*TASK BRIEF*: Extend the CLL study description below by writing what comes after its final sentence.

*SELECTED EXTRACT*:
Alternating Thalidomide and Lenalidomide Therapy Plus Rituximab (ThRiL) as Initial Treatment for Patients With CLL

Study Description

Brief Summary

The investigators' hypothesis is that treatment of CLL with an alternating daily dosing schedule of thalidomide and lenalidomide may result in better tolerability by decreasing each agent's individual toxicities, while preserving efficacy, and therefore lead to a longer duration of therapy and improved responses. Additionally, the combination of the 2 agents may have additive or synergistic effects therapeutically.

In Cycle -1, odd numbered patients will receive oral thalidomide daily days 1-14 followed by no treatment on days 15-28. Even numbered patients will receive oral lenalidomide daily on days 1-14 and then no treatment on days 15-28. Starting with cycle 1, patients will alternate daily thalidomide (every odd day) with daily lenalidomide (every even day) for days 1-28. Rituximab will be given on days 1, 8, 15, and 22 starting with Cycle 1, and then again every 6th cycle thereafter (cycles 7, 13, 19, etc.)

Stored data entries
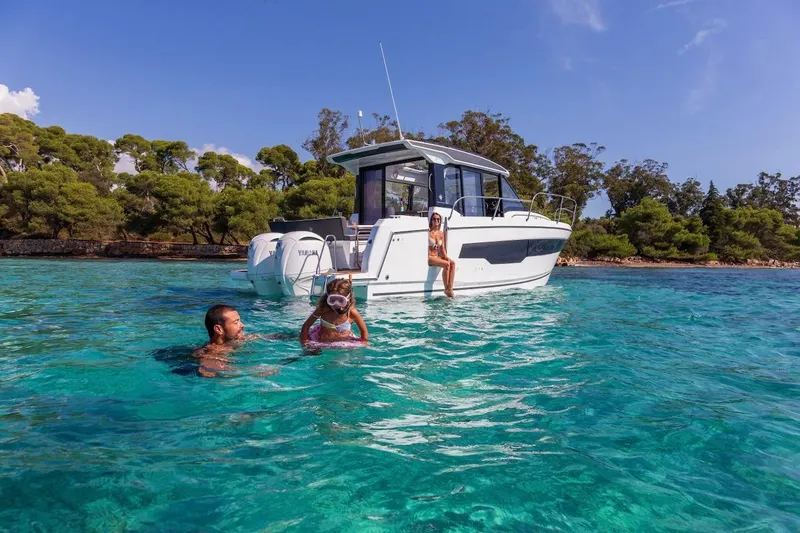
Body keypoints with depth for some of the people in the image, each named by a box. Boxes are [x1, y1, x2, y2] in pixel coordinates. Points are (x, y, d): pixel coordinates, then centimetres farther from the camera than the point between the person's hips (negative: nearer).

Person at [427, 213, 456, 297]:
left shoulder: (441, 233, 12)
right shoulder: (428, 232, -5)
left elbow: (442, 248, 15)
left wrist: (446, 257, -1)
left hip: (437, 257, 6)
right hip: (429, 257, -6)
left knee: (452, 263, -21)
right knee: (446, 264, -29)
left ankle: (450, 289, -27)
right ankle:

*EXERCISE RESPONSE*:
Detailed Description

This is an open label, phase II, single arm, and single institution study investigating daily alternating therapy with IMiD™ compounds, thalidomide and lenalidomide, plus rituximab in untreated CLL patients requiring treatment. In order to obtain correlative samples, patients will receive a two week course of single agent thalidomide or lenalidomide before beginning treatment with the combination regimen. Half of the patients (odd numbered subjects) will start with a two week course of single agent thalidomide and the other half of the patients (even numbered subjects) will start with a two week course of single agent lenalidomide. This will allow the study of correlative samples of monotherapy with either IMiD™ agent. In Cycle -1 half of the patients (odd numbered subjects) will receive thalidomide 50mg PO daily on days 1-14, followed by no treatment days 15-28 and the other half of the patients (even numbered subjects) will receive lenalidomide PO daily on days 1-14, followed by no treatment days 15-28. Starting cycle 1: Patients will receive thalidomide 50 mg every other day (every odd day on days 1-28: Days 1, 3, 5, 7, 9, 11, 13, 15, 17, 19, 21, 23, 25 & 27 of a 28 day cycle) alternating with lenalidomide on alternate every other day, dosed based upon current level with stepwise incremental dosing (every even day on days 1-28: Days 2, 4, 6, 8, 10, 12, 14, 16, 18, 20, 22, 24, 26 & 28 of a 28 day cycle). The starting dose of lenalidomide will be based on calculated creatinine clearance and the dose of lenalidomide may be escalated as tolerated to maximal dose of 25 mg (see Section 5 for details). Rituximab 375 mg/m2 will be administered on days 1, 8, 15 and 22 starting with Cycle 1 and then again on the same weekly x 4 schedule every 6th cycle thereafter (Cycles 7, 13, 19, etc).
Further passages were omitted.